Beta endorphins are a naturally occurring hormone produced in the central and parasympathetic nervous system that bind to opioid receptors, providing pain relief and relaxation. Research shows that Acupuncture affects b-endorphin levels as well as promoting an anti-inflammatory response in the body- positively impacting hormone levels to promote menstruation and fertility.
Acupuncture makes you feel amazing. If you’ve ever experienced an “acu-coma” the deep state of relaxation induced by treatment, you know the incredible stress-relieving effects it has. It promotes healthy levels of the stress hormones cortisol and prolactin. Common sense and research show that the less stressed someone is, the better their overall health. Stress is one of the main culprits in many issues related to reproductive health, which is why acupuncture is often used in conjunction with or in lieu of IVF.
A common belief in TCM, is that true “infertility” is rare. Instead, fertility ranges on a spectrum, that oscillates through someone’s life, and directly reflects their internal health. TCM practitioner Yu Jin found that chronic anovulation, a possible reason for infertility, could be reversed in about 50% of cases through the use of acupuncture.
Acupuncture is only one component of Chinese medicine, some other modalities your practitioner may use include:
- Moxibustion: Utilizes a dried herb called moxa, a form of mugwort, which is burned near points related to conception. The heat encourages Chi to activate and move. Much like acupuncture, moxibustion helps regulate the endocrine system- the master of our hormones.
- Cupping: Involves using a glass cup that is heated with a flame to create a vacuum, and is suctioned onto the patient’s back. This draws blood and stagnation to the surface.

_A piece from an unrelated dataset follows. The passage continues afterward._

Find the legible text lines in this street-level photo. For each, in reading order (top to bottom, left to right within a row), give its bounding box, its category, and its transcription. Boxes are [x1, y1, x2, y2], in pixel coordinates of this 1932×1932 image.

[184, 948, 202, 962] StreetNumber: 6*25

- Gua Sha: Practitioners use a flat stone tool to scrape the surface of the skin. It relieves muscle tension and promotes lymph movement; the drainage system of the body.
- Auriculotherapy: Tiny seeds attached to stickers are placed on particular acupuncture points on the ears. The patient can leave the seeds on for a couple days at a time, and press on them to provide relief and promote circulation.
- Acupressure: A form of massage in Chinese medicine that presses on the same acupuncture points along the meridian lines to regulate Chi, without the use of needles.
- Herbs: TCM practitioners have extensive training in herbal medicine. They may use a combination of them in conjunction with acupuncture and other treatments to support their patients in their healing journeys.
- Diet: Your practitioner may suggest some tweaks to your diet, especially if it is high in sugar, stimulants, and processed foods.
By treating the body as a holistic system, one that when balanced, operates harmoniously- acupuncture and Chinese medicine address the root cause of any issues related to reproductive health. Through the activation and stimulation of Chi (Qi), patients are able to find long term relief from PMS, PCOS, “infertility”, and more- while feeling a whole lot healthier overall.
Natasha’s passion for reproductive health began at age fourteen, when she was present for the birth of her youngest sister. Her incredible experiences as a birth doula, has given her hands on insight into the magical realm of birth, pregnancy, and all things in between. Her role as a birth worker, is her way of serving as an activist. She uses writing as a key educational tool for creating change in how we view reproductive health as a whole.